Objective: The goal of this study was to investigate racial/ethnic differentials in exposure to airborne VOCs within a national sample of the U.S. population and assessed socio-demographic determinants that may contribute to these racial differences.

Methods: We used data from a stratified sample of 576 participants (aged 20–59 years) who provided personal air samples for VOC measurements in the National Health and Nutrition Examination Survey (NHANES) in 1999–2000. We used Analysis of Variance (ANOVA) and multiple regression models for statistical analyses.
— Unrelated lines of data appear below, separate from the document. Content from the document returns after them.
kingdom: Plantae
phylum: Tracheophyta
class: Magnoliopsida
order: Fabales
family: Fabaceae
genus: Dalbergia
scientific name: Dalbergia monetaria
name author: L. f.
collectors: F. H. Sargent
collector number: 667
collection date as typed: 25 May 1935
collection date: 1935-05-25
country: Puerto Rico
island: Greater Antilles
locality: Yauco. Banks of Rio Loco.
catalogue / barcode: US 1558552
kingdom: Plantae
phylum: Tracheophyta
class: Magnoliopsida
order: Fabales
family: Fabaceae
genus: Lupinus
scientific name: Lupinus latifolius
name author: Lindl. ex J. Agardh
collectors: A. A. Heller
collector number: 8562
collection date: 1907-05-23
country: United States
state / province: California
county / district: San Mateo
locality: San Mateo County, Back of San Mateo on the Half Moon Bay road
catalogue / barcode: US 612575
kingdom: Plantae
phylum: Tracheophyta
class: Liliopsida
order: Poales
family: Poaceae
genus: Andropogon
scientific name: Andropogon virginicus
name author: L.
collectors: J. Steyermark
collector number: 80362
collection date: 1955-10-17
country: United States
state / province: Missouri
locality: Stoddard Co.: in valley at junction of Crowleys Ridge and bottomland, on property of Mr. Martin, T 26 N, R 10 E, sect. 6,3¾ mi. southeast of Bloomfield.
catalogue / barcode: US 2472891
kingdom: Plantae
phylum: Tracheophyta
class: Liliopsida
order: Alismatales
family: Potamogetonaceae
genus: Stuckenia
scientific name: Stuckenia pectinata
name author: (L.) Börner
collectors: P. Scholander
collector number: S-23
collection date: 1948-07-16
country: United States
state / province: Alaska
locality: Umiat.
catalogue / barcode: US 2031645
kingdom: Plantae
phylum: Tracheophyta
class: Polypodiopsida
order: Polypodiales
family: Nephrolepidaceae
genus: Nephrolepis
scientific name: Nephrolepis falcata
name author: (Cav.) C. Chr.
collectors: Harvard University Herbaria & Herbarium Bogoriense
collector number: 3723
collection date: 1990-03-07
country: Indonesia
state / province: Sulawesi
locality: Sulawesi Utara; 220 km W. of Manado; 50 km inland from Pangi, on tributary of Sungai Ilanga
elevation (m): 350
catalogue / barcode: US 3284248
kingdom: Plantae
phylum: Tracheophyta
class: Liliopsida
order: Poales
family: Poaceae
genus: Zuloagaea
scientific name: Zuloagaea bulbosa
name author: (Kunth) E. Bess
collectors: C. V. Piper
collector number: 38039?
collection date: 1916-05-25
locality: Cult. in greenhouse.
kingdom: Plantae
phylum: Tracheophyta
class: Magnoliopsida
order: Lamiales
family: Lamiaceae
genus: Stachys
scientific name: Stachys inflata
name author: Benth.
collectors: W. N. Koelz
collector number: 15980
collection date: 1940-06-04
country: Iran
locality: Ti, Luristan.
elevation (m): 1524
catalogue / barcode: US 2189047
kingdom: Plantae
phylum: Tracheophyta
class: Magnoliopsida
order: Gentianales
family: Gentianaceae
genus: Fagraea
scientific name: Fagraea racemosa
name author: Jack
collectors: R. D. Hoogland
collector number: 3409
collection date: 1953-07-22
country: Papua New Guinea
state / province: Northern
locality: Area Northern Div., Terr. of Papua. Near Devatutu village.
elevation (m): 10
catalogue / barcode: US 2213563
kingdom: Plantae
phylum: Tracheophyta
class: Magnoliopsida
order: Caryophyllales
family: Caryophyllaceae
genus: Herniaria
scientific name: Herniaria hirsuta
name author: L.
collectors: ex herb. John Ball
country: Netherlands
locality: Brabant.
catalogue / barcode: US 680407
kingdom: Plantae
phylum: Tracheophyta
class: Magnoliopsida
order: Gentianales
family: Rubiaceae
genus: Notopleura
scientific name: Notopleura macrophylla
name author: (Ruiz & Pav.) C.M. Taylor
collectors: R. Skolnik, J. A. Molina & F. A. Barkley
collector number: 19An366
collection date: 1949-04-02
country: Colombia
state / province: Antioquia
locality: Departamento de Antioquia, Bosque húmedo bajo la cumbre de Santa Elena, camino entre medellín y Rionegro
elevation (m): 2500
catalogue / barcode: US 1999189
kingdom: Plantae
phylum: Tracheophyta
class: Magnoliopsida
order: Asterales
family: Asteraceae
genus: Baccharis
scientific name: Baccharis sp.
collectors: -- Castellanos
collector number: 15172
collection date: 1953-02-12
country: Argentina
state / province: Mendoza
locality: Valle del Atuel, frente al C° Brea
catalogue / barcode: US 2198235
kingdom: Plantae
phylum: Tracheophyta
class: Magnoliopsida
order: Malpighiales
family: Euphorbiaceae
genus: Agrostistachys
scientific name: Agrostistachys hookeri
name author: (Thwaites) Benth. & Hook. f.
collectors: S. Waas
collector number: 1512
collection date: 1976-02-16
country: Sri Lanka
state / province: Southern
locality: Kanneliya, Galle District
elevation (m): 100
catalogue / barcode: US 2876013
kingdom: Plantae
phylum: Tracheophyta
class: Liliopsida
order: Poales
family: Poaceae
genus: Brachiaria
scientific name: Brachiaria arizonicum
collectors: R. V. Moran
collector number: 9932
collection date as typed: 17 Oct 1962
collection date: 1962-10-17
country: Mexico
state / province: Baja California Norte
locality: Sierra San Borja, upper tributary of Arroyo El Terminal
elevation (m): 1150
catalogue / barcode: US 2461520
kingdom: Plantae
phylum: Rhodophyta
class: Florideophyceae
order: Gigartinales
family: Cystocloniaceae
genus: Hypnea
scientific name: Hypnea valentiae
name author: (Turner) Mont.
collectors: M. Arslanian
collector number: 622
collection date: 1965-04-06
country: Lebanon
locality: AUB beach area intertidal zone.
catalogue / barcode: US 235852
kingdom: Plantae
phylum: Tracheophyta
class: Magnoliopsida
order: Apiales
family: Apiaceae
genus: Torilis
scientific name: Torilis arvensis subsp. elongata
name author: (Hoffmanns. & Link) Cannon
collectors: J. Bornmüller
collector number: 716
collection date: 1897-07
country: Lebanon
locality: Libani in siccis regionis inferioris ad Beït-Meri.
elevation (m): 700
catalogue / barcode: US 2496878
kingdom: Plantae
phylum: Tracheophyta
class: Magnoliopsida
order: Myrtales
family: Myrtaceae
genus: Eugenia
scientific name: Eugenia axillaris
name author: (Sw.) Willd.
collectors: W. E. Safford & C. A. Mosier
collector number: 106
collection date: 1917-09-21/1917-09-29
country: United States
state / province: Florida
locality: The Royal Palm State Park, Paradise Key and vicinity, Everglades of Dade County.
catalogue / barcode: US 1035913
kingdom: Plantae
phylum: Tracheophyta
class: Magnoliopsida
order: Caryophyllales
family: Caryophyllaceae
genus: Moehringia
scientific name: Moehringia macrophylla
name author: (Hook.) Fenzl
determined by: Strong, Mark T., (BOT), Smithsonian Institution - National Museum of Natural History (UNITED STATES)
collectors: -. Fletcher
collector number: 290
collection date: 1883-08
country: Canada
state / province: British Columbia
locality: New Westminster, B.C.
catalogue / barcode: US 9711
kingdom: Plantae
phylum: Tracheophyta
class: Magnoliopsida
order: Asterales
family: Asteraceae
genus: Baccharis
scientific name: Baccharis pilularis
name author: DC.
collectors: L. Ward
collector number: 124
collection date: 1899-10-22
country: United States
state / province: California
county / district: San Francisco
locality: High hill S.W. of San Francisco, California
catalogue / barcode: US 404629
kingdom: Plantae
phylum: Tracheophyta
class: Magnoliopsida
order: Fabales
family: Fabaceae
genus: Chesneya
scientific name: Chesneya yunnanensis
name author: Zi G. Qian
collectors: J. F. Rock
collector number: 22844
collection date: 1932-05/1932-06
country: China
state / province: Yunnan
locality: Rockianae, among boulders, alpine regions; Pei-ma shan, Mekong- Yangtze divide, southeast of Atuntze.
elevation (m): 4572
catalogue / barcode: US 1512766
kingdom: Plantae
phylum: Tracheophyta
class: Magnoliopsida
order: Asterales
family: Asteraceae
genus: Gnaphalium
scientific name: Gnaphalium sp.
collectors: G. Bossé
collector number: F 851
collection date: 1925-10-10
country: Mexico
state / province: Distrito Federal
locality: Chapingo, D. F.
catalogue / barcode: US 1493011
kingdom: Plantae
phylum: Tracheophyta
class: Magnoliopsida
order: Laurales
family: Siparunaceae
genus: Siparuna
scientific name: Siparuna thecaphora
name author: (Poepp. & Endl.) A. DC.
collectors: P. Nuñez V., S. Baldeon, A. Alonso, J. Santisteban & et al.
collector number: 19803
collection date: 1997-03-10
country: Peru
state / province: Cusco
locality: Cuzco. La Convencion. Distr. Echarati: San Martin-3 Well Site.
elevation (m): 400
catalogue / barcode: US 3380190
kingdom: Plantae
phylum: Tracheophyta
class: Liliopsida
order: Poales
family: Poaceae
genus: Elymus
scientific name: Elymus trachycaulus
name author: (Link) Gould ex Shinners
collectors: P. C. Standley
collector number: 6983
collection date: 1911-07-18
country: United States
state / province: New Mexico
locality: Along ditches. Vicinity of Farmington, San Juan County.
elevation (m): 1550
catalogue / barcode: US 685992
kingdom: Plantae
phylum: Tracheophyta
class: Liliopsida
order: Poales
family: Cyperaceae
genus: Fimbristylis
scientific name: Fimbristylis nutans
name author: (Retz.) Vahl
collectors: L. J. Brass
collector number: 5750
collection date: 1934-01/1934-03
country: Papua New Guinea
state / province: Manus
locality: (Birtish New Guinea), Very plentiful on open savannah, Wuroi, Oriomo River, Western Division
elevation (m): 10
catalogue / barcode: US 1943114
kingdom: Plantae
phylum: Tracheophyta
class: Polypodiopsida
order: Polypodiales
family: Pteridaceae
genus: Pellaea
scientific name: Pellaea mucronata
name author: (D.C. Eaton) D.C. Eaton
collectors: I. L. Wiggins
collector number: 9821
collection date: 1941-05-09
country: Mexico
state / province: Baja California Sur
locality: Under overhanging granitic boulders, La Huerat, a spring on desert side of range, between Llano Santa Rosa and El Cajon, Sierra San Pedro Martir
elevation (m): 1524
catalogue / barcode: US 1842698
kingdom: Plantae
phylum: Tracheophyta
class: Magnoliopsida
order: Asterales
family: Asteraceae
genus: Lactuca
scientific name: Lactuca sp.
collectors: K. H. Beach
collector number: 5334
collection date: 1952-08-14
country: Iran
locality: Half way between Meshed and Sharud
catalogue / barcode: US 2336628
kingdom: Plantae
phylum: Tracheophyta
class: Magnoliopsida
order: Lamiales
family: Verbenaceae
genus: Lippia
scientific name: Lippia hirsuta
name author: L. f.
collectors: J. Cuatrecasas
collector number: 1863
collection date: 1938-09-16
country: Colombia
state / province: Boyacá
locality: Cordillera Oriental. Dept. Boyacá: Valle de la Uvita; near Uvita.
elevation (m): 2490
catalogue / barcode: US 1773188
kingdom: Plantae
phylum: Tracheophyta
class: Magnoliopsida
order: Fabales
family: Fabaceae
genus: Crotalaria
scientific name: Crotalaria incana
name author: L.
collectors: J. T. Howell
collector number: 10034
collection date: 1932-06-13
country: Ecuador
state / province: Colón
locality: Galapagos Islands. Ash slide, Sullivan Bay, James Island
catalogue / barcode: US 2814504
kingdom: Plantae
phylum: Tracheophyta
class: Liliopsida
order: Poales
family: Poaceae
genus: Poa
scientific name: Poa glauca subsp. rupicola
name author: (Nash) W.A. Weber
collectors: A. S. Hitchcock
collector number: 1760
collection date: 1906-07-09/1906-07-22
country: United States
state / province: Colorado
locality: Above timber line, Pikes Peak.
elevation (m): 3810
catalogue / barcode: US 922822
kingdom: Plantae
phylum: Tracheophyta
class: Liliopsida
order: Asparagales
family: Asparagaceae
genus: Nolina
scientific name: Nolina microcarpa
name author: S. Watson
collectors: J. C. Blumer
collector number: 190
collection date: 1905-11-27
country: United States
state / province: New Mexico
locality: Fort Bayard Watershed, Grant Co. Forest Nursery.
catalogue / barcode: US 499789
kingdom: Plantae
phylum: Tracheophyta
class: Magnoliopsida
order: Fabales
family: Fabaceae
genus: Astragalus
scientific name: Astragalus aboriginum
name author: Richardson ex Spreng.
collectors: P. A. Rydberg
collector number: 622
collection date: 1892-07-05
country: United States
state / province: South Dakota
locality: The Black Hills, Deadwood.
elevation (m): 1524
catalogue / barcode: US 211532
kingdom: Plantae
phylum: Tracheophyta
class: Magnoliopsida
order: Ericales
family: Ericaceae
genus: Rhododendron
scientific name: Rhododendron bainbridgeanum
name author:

Results: Compared to the exposure of the majority populations in the United States, a disproportionate burden of exposure to airborne VOCs fell on minority populations: The levels of total VOC exposure were 52% and 37% higher in Mexican Americans and non-Hispanic blacks, respectively, than in non-Hispanic whites after adjusting for socioeconomic and other covariates (p< 0.001). Socio-demographic and lifestyle factors, including education, tobacco exposure, presence or absence of a window for ventilation inside the home, and gasoline use/storage, also affected levels of personal exposure to VOCs.

Discussion and Conclusion: This research study demonstrates that race/ethnicity is associated with VOC exposure independent of socioeconomic and other demographic factors. To help promote public health for communities and individuals, further efforts should be made to investigate underlying causes of racial/ethnic disparities in exposure to environmental VOCs.